Of the 223 households, 15.2% had children under the age of 18; 45.7% were married couples living together; 26.9% had a female householder with no spouse or partner present. 46.6% of households consisted of individuals and 25.6% had someone living alone who was 65 years of age or older. The average household size was 2.4 and the average family size was 3.0. The percent of those with a bachelor's degree or higher was estimated to be 28.5% of the population.

19.8% of the population was under the age of 18, 5.2% from 18 to 24, 19.3% from 25 to 44, 23.9% from 45 to 64, and 31.7% who were 65 years of age or older. The median age was 51.3 years. For every 100 females, there were 103.5 males. For every 100 females ages 18 and older, there were 108.5 males.

The 2016–2020 5-year American Community Survey estimates show that the median household income was $51,500 (with a margin of error of +/- $6,745) and the median family income was $47,813 (+/- $13,816). Males had a median income of $32,656 (+/- $10,049) versus $19,764 (+/- $7,682) for females. The median income for those above 16 years old was $30,402 (+/- $10,098). Approximately, 30.4% of families and 28.2% of the population were below the poverty line, including 50.6% of those under the age of 18 and 9.1% of those ages 65 or over.

===2010 census===
As of the census of 2010, there were 589 people, 261 households, and 169 families residing in the city. The population density was 390.1 PD/sqmi. There were 311 housing units at an average density of 206.0 /sqmi. The racial makeup of the city was 99.3% White, 0.5% from other races, and 0.2% from two or more races. Hispanic or Latino of any race were 1.5% of the population.

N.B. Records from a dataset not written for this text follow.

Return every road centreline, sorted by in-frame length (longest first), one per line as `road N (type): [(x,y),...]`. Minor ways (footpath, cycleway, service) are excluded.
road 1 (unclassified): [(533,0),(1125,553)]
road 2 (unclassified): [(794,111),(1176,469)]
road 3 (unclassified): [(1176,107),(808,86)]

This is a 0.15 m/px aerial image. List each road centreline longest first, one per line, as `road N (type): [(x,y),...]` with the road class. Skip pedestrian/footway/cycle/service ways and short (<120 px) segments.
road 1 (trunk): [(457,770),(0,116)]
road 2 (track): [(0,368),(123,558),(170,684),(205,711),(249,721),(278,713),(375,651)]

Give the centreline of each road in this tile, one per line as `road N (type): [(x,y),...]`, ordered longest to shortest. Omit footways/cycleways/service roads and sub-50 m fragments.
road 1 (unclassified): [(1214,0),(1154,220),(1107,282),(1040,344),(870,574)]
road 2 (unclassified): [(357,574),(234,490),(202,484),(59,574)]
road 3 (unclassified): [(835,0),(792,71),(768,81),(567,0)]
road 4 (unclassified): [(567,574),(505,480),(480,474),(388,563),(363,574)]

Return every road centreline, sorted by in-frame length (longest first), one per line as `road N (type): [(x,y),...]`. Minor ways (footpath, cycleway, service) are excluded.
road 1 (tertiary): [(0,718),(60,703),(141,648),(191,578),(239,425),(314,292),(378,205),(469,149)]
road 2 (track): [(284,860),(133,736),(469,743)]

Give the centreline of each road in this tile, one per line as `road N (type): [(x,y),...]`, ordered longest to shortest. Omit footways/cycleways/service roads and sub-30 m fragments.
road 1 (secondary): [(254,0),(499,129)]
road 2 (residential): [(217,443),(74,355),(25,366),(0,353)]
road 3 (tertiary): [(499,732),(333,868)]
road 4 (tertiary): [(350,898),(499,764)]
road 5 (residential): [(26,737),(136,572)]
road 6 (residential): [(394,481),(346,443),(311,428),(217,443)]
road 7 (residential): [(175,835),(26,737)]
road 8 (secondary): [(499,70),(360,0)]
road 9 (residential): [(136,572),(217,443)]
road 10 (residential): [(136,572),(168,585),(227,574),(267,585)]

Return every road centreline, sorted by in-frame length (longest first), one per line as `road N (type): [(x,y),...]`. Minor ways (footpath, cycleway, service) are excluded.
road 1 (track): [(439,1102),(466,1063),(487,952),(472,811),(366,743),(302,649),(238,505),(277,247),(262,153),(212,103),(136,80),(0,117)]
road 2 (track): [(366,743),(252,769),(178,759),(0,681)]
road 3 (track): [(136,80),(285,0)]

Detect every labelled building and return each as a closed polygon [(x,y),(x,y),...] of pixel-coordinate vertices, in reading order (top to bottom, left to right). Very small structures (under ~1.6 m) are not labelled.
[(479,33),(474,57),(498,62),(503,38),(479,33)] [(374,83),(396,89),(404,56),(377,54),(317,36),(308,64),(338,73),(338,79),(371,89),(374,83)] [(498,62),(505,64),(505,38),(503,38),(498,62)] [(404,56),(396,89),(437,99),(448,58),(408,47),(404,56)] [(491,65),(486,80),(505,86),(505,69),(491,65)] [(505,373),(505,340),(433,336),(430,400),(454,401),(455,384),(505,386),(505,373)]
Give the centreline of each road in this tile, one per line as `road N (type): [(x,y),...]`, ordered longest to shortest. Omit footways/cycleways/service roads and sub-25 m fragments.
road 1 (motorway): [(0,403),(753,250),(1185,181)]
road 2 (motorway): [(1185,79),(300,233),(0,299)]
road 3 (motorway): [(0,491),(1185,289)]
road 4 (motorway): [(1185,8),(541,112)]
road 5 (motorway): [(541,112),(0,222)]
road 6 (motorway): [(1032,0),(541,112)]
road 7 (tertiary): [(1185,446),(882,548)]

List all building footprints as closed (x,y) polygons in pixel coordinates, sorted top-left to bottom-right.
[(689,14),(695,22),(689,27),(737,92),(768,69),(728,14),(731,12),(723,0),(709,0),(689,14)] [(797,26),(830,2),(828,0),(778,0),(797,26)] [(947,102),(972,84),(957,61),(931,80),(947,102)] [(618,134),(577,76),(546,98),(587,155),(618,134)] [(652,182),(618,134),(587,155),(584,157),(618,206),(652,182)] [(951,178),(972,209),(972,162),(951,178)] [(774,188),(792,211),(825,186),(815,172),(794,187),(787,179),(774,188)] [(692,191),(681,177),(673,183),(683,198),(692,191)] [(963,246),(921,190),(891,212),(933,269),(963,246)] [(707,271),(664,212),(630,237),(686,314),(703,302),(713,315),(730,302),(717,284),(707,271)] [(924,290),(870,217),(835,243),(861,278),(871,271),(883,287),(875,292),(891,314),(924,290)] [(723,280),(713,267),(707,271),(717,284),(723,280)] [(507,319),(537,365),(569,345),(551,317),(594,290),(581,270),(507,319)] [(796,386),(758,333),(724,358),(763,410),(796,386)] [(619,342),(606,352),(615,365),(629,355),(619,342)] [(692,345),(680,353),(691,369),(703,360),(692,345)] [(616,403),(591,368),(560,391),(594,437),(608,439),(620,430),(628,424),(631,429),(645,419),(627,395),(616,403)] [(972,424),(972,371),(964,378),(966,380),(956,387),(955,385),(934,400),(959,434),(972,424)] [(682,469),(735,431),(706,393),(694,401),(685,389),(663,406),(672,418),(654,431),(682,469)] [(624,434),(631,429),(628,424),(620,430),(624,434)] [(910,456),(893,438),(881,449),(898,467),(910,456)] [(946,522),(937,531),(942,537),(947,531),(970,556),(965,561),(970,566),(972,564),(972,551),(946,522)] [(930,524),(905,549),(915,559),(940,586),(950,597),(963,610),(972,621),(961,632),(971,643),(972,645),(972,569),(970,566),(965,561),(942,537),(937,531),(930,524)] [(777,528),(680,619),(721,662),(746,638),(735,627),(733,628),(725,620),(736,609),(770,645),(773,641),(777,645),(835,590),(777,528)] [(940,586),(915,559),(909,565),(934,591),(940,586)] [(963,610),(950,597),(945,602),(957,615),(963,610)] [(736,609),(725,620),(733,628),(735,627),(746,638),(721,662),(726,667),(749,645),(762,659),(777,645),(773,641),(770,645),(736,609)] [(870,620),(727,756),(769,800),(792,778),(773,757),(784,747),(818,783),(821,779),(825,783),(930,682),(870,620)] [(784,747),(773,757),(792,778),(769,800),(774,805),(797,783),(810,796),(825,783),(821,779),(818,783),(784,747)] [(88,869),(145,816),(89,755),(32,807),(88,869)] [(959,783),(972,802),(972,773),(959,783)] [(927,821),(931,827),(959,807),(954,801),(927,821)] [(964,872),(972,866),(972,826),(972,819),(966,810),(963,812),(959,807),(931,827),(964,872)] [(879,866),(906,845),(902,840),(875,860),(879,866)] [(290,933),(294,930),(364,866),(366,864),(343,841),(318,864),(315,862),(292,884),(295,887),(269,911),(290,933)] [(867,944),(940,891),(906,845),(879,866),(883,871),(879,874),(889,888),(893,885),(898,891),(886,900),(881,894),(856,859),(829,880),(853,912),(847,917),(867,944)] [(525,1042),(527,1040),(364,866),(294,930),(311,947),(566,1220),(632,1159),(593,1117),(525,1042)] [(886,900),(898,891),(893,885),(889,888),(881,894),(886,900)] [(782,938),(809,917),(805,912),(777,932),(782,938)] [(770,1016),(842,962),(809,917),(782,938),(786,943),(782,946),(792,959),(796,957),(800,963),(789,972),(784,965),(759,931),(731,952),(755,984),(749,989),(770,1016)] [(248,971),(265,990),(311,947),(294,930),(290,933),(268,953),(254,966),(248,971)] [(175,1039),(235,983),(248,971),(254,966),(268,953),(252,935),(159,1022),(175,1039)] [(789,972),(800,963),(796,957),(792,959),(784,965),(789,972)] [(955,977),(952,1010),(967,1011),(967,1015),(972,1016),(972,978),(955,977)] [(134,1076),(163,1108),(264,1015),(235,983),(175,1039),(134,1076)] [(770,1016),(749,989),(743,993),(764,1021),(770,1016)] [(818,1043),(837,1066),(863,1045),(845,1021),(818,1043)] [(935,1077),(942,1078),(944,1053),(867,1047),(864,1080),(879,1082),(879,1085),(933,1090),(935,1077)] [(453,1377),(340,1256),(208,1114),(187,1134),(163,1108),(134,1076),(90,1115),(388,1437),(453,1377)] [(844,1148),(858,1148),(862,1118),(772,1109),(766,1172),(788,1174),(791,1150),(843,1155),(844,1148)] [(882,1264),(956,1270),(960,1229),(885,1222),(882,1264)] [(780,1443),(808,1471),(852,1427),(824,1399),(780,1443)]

There were 261 households, of which 24.9% had children under the age of 18 living with them, 53.3% were married couples living together, 6.9% had a female householder with no husband present, 4.6% had a male householder with no wife present, and 35.2% were non-families. 33.7% of all households were made up of individuals, and 18.4% had someone living alone who was 65 years of age or older. The average household size was 2.26 and the average family size was 2.85.

The median age in the city was 45.2 years. 27% of residents were under the age of 18; 2.6% were between the ages of 18 and 24; 20.3% were from 25 to 44; 26.9% were from 45 to 64; and 23.3% were 65 years of age or older. The gender makeup of the city was 45.7% male and 54.3% female.

==Education==
The community is served by Logan USD 326 public school district.

The Logan Trojans won the Kansas State High School boys class 1A basketball championship in 1970.